-- Prompt --
Where a line of the material includes the string "alle", copy that line.

-- Records for this exercise --

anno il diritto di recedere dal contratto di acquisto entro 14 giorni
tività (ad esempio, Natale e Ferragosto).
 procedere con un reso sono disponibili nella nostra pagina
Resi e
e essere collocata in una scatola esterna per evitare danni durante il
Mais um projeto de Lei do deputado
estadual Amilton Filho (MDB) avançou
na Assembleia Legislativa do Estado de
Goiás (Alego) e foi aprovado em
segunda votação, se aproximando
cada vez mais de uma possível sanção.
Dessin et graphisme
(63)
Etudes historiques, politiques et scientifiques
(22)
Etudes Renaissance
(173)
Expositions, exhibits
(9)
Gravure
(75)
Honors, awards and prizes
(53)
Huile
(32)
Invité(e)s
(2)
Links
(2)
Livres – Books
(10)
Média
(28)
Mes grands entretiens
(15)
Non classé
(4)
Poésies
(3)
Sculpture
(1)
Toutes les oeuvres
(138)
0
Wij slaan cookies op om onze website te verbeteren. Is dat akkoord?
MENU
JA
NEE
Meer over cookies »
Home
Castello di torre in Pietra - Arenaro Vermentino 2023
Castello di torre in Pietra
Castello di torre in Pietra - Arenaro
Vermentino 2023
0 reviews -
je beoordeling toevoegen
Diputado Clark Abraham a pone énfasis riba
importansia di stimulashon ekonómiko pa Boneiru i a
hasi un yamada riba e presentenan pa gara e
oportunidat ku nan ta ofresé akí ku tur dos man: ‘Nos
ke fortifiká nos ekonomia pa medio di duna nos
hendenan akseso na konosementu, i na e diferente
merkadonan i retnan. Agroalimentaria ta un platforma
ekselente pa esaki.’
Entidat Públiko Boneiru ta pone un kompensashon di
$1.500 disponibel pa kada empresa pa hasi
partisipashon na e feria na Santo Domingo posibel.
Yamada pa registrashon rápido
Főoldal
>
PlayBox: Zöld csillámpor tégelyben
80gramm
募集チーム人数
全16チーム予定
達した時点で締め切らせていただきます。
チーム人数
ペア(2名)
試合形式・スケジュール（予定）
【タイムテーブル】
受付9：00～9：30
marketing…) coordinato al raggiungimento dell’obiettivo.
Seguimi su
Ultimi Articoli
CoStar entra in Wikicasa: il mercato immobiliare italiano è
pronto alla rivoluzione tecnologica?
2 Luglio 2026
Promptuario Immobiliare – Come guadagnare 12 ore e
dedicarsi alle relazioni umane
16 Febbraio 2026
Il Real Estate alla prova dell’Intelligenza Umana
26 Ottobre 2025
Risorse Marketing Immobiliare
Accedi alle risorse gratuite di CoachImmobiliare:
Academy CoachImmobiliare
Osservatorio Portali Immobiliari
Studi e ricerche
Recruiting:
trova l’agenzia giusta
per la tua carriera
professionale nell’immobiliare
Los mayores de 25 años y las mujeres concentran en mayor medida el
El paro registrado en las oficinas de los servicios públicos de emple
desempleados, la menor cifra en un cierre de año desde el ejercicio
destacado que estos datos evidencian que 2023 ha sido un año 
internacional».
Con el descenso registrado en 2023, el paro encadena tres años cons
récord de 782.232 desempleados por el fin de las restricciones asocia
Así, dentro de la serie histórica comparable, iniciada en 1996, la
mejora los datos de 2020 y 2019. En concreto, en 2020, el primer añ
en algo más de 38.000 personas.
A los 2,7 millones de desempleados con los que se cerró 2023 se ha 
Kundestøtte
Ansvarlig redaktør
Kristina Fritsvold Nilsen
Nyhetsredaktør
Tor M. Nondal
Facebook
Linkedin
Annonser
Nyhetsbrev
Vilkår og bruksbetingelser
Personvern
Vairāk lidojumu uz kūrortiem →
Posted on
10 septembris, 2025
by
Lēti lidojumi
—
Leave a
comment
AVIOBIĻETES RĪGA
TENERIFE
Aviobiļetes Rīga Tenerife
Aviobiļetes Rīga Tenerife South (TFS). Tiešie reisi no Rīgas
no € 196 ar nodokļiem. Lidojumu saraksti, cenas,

-- Result for this task --
dedicarsi alle relazioni umane
Accedi alle risorse gratuite di CoachImmobiliare:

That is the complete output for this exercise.